The Dark Knight Rises is a pompous and overly serious telling of material from a comic book. Nolan really takes the fun out of it. On the rare occasions where a funny line is quipped he should – in the style of the sixties TV series – splash a large “CLUNK!” across the screen. He’s about as good at comedy as Richard Curtis is at violence. If I may offer a spot of advice to the director, try easing up on the score too. The film has wall-to-wall music. Any sense of drama is drowned in it - ironically, with an instantly forgettable Hans Zimmer score. (I challenge anyone to hum it.) This is indicative of Nolan overdressing things. He also attempts to cover the poor quality of stunt direction by quick edits. If I were to describe his direction in a nutshell it would be “all show and no go”.

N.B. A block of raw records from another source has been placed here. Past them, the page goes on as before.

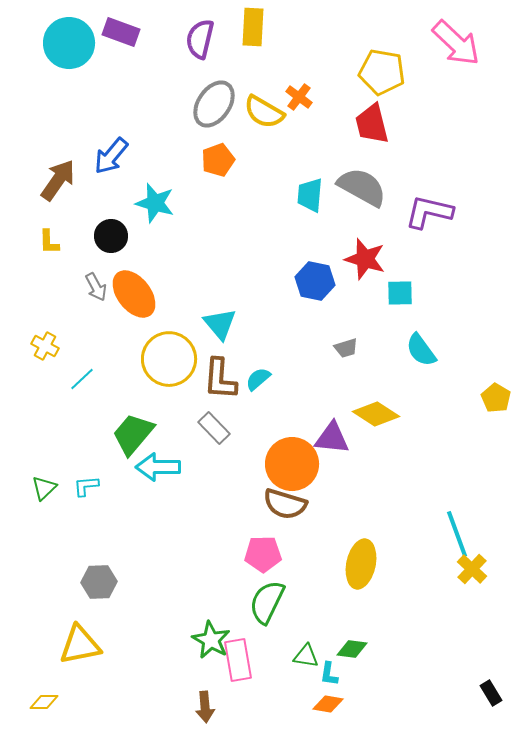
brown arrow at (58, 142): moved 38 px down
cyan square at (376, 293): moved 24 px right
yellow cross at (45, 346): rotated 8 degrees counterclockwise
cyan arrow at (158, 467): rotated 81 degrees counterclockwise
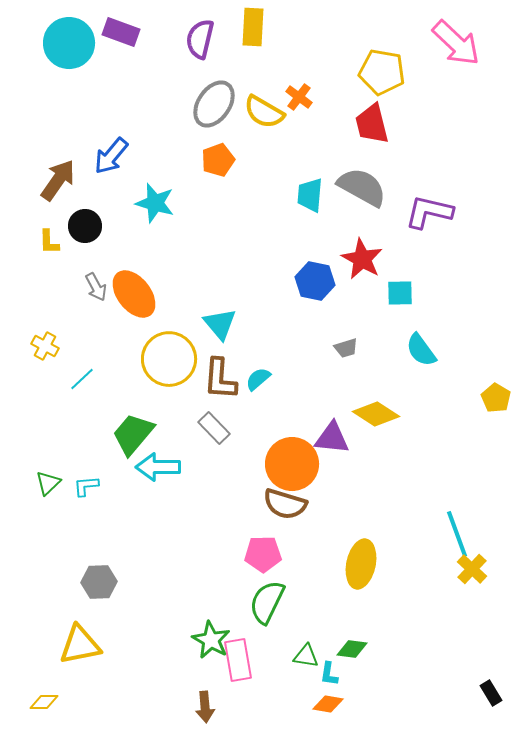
black circle at (111, 236): moved 26 px left, 10 px up
red star at (365, 259): moved 3 px left; rotated 12 degrees clockwise
green triangle at (44, 488): moved 4 px right, 5 px up
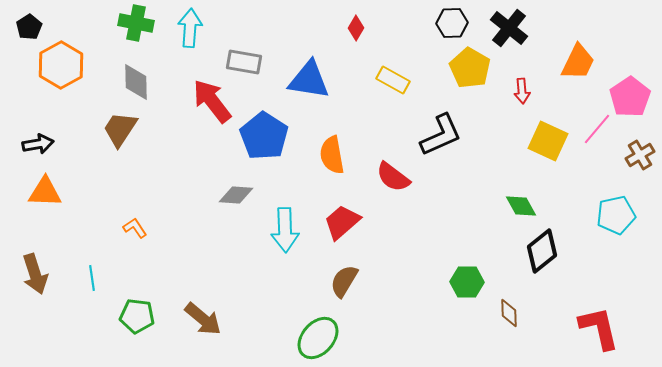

I can’t think of another big budget filmmaker who has re-used such a large number of actors. It’s a cool thing to do unless you’re casting them simply because they are part of this ‘company’. Step forward Marion Cotilard. Hopelessly miscast and given large portions of technical exposition that I can only assume was some kind of punishment for the French actress. Bane is a good villain but he has the most incongruous voice. It’s so important – with his mouth obscured - to believe that the voice is really coming from him but it does not fit the man at all. Part Sean Connery, part John Merrick, with a dash of Gandalf it feels in no way connected to this fearsome thug.

Nolan doesn’t “transcend the genre” because he’s doesn’t deliver the genre conventions in the first place. He lacks the requisite artistry. While discussing the aforementioned my friend suggested I might be jealous of Christopher Nolan. Now in all honesty, I am little. Who wouldn’t be? But my problem with the director is not jealousy. He’s not fulfilling his potential so I’m just disappointed.